Ana “Rokafella” García is a NYC native of Puerto Rican descent who has represented Women in Hip-hop dance professionally over the past three decades. She co-founded Full Circle Prod Inc- NYC’s only non profit Break Dance Theater company with her husband Bboy Kwikstep generating theater pieces, original poetry and local dance related events. In addition to directing the documentary about Bgirls “All the Ladies Say” she coproduced a Hip hop variety TV show entitled Kwik2Rok fwith Kwiktep for BronxNet TV. She is hired internationally to judge Break dance competitions based on her knowledge of the classic Hip-hop dance style. She has hosted Breakin sessions at various locations in NYC since 1997 including The Point CDC, The Door, High Bridge and Alfred E Smith and had worked with female Japanese Graffiti Writer Shiro to create SHIROKA their T Shirt line4. Presently as an Adjunct Professor at The New School and Sarah Lawrence College, she motivates aspiring dancers to understand the Afro Diasporic roots of Hip hop and Club dance in addition to learning the business side of being an independent artist.
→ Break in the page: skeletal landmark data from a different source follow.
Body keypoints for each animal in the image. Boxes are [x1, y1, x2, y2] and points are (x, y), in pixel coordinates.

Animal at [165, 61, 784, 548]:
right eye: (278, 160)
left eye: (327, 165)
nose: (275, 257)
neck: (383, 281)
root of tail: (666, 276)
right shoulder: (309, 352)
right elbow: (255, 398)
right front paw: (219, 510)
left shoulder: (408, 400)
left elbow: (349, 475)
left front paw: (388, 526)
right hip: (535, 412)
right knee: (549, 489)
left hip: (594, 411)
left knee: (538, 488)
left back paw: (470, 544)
Paloma McGregor is an award-winning choreographer, writer, and arts leader, and the co-founder and Executive Artistic Director of Angela’s Pulse. For nearly two decades, Paloma has created performance works that center communities of color, blending a choreographer’s craft, a journalist’s urgency, and a community organizer’s vision. Through Angela’s Pulse, she has developed two signature programs: Dancing While Black, a platform for community-building and visibility among Black dance artists, and Building a Better Fishtrap, an iterative performance project rooted in her family’s vanishing fishing tradition and questions of heritage, resilience, and belonging. Paloma’s honors include the Herb Alpert Award (2025), Soros Arts Fellowship (2020), Dance/USA Fellowship (2019) and NY Dance and Performance “Bessie” Award (2017). She has performed at the Venice Biennale, the United Nations, State Department tours to South America and Turkey, and the World Festival of Black Arts in Senegal.
Alethea Pace is a Bronx-based interdisciplinary performing artist committed to creating work in and with her community that is rooted in social justice. She is a 2025 EPA Harlem River Artist-in-Residence, 2024 MAP Fund Recipient, 2023-2025 Civic Practice Partnership Artist-in-Residence at the Met Museum, and a 2021 Dance Magazine Harkness Promise Awardee. Her work has been presented by The Met Museum, BAAD!, Works and Process/Guggenheim, Pregones Theater, Dancing While Black, Danspace Project, New York Live Arts and the 92Y, to name a few. Alethea trained at Mind-Builders Creative Arts Center in the Bronx, and has a BA in Urban Design from NYU, an MFA in Digital and Interdisciplinary Arts from the City College of New York, and is an adjunct professor at Lehman College.